Editor’s note: Wired for Safety is a column on cybersecurity and other tech issues. Duane Dunston is an assistant professor of cybersecurity and networking at Champlain College. He received his bachelor’s and master’s of science from Pfeiffer University. From 2001 to 2011 he worked in cybersecurity for NOAA. He is a doctoral student at Northeastern University with a concentration in Curriculum, Teaching, Learning, and Leadership. His other activities include “You Have A Voice,” a project to develop an electronic screening assessment to identify human trafficking victims.
[W]e desperately need more cybersecurity professionals. The Bureau of Labor Statistics predicts a 28% increase in the need for cybersecurity professionals by 2021. In 2016, they estimated that there were 100,000 jobs open and Cyberseek suggests there were over 313,000 online job listings between 2017 and 2018.
The shortage is confounded by the lack of women in the cybersecurity industry. The ISC2 report shows an increase from 11% to 24% of women in cybersecurity fields worldwide including in leadership positions. We can also do better by encouraging young girls into computer science fields and into programs such as the U.S. Air Force Association’s Cyberpatriot program which promotes awareness of cybersecurity and teaches middle and high school students to secure computer systems. I bring up this issue because we are leaving out an entire group of people to fill the labor shortage. More importantly, it can help shift misconceptions and demonstrate young girls and women are equally capable of success in technology-related fields, and a diverse workforce can increase productivity. We can encourage young girls into cybersecurity when they see people like them in this career field.
We could also recruit people who are transitioning from non-technology or from other technology careers. I learned cybersecurity mostly on my own, and I have a bachelor’s degree in sociology and a master’s in organizational management. I learned more than 95% of my skills from experimenting on my own and online resources. I encourage more structured approaches even if someone does want to learn it on their own. Becoming a cybersecurity professional occurs just like any other career — practice and a willingness to learn.
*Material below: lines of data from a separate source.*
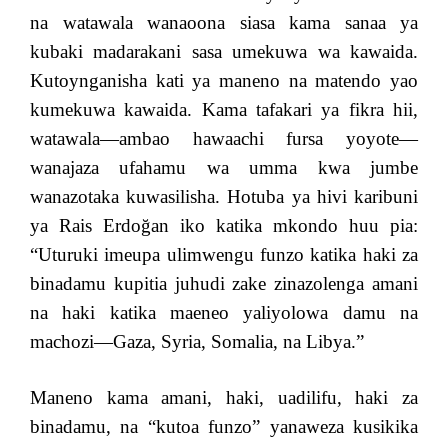
na watawala wanaoona siasa kama sanaa ya
kubaki madarakani sasa umekuwa wa kawaida.
Kutoynganisha kati ya maneno na matendo yao
kumekuwa kawaida. Kama tafakari ya fikra hii,
watawala—ambao hawaachi fursa yoyote—
wanajaza ufahamu wa umma kwa jumbe
wanazotaka kuwasilisha. Hotuba ya hivi karibuni
ya Rais Erdoğan iko katika mkondo huu pia:
“Uturuki imeupa ulimwengu funzo katika haki za
binadamu kupitia juhudi zake zinazolenga amani
na haki katika maeneo yaliyolowa damu na
machozi—Gaza, Syria, Somalia, na Libya.”
Maneno kama amani, haki, uadilifu, haki za
binadamu, na “kutoa funzo” yanaweza kusikika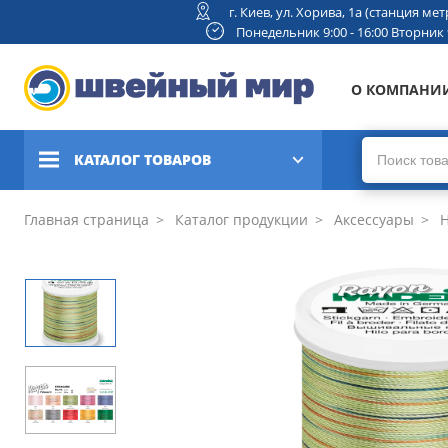
г. Киев, ул. Хорива, 1а (станция м
Понедельник 9:00 - 16:00 Вторник 9:
О КОМПАНИ
КАТАЛОГ ТОВАРОВ
Швейные машины
Главная страница
Каталог продукции
Аксессуары
Н
Вышивальные и швейно-
вышивальные машины
Коверлоки, оверлоки,
плоскошовные машины
Вязальные машины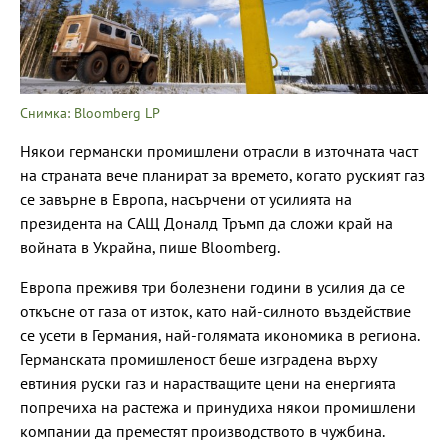
Снимка: Bloomberg LP
Някои германски промишлени отрасли в източната част
на страната вече планират за времето, когато руският газ
се завърне в Европа, насърчени от усилията на
президента на САЩ Доналд Тръмп да сложи край на
войната в Украйна, пише Bloomberg.
Европа преживя три болезнени години в усилия да се
откъсне от газа от изток, като най-силното въздействие
се усети в Германия, най-голямата икономика в региона.
Германската промишленост беше изградена върху
евтиния руски газ и нарастващите цени на енергията
попречиха на растежа и принудиха някои промишлени
компании да преместят производството в чужбина.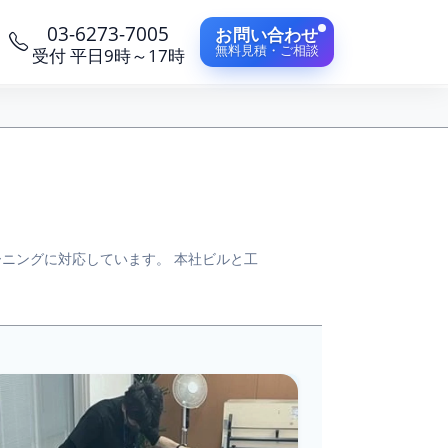
03-6273-7005
お問い合わせ
無料見積・ご相談
受付 平日9時～17時
ニングに対応しています。 本社ビルと工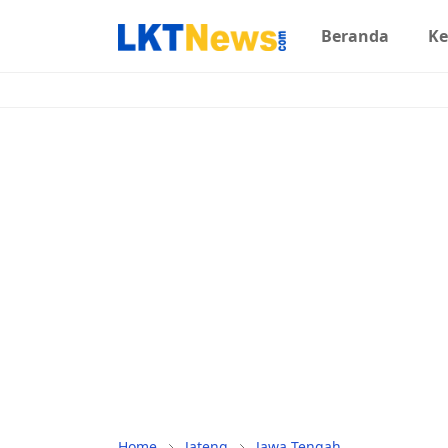
Beranda
Ke
Home
Jateng
Jawa Tengah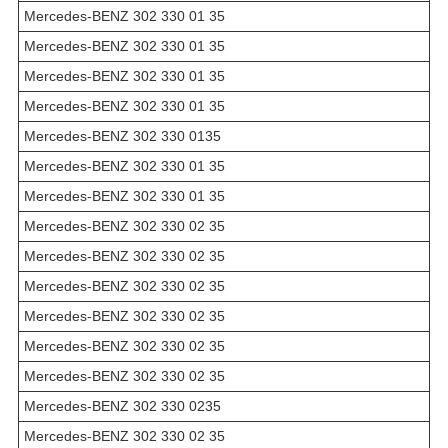
Mercedes-BENZ 302 330 01 35
Mercedes-BENZ 302 330 01 35
Mercedes-BENZ 302 330 01 35
Mercedes-BENZ 302 330 01 35
Mercedes-BENZ 302 330 0135
Mercedes-BENZ 302 330 01 35
Mercedes-BENZ 302 330 01 35
Mercedes-BENZ 302 330 02 35
Mercedes-BENZ 302 330 02 35
Mercedes-BENZ 302 330 02 35
Mercedes-BENZ 302 330 02 35
Mercedes-BENZ 302 330 02 35
Mercedes-BENZ 302 330 02 35
Mercedes-BENZ 302 330 0235
Mercedes-BENZ 302 330 02 35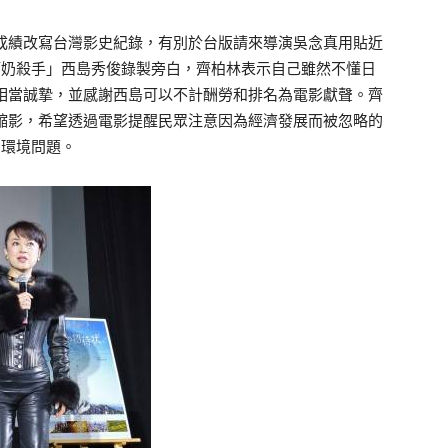
績改寫台灣影史紀錄，有別於台版請來導演吳念真用貼近
師奶殺手」西島秀俊錄製旁白，齊柏林表示自己雖然不懂日
相當誠摯，並感謝西島可以不計酬勞和排名為電影獻聲。齊
縮影，希望透過電影提醒民眾注意因為經濟發展而被忽略的
環境問題。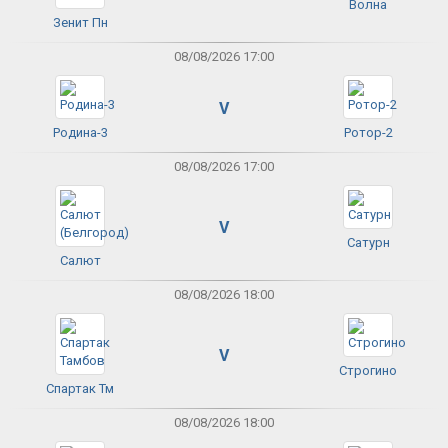
Волна
Зенит Пн
08/08/2026 17:00
V
Родина-3
Ротор-2
08/08/2026 17:00
V
Сатурн
Салют
08/08/2026 18:00
V
Строгино
Спартак Тм
08/08/2026 18:00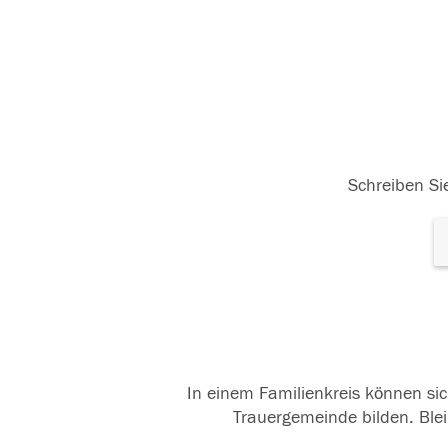
Schreiben Sie
In einem Familienkreis können sic
Trauergemeinde bilden. Blei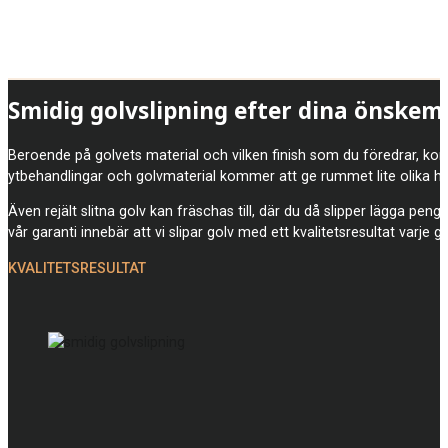
Smidig golvslipning efter dina önskem
Beroende på golvets material och vilken finish som du föredrar, komm
ytbehandlingar och golvmaterial kommer att ge rummet lite olika he
Även rejält slitna golv kan fräschas till, där du då slipper lägga pen
vår garanti innebär att vi slipar golv med ett kvalitetsresultat varje g
KVALITETSRESULTAT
I would recommend people start by learning the basics of computer hardware, then move to learn to install Windows, Linux, and Mac OS. Then learn Windows and Unix administration. The Unix administration will help with Mac OS administration, though there are specifics that will need to be learned. After becoming comfortable with those, begin learning computer networking. All of these will provide you a much stronger foundation before you get into learning about cybersecurity. Cybersecurity encompasses hardware, software installation, system administration, and network administration. You’re combining those skill sets to improve the security of computers and computer equipment. The other essential skill to learn is how businesses operate so the basics of business management is needed too.
As a cybersecurity professional, it is easy to become frustrated at how much of what we do involves securing the well-known types of vulnerabilities. That is because organizations are complex in how their processes interact and intersect and there was so little concern for security that the basic controls may never have been implemented.
You will probably find work in an organization that is already well established, as well. Even small grassroots organizations can have complex business processes set up. It works well for them, but trying to secure their computers and network leads to uncovering the complexity of their IT infrastructure. However, cybersecurity professionals have to understand that and learn to slowly implement controls after communicating with those that would be impacted.
We should never go in forcing change. That is not our job. Once we start to learn the vocabulary of business, we can hone our communication skills in context to business operations. We can better determine and assess the risk to the entire organizations or parts of it and communicate it, so business managers understand what we’re saying. We can also better communicate risk to encourage the changes to occur and to reduce the complexity which will help make our jobs much more manageable and could increase improve business operations.
Once you acquire these skills, you must keep them sharp. Technology changes fast, and we need to stay ahead of and keep up with it. We need to use our collective knowledge and skills to help influence legislation around the need for better cybersecurity. More on that in a future article.
I believe following this training path will help you become a better cybersecurity professional. You will not just have technical skills, rather the combination of technical and business skills will provide you a more holistic perspective on what you are protecting: business and customer information and the organization’s mission.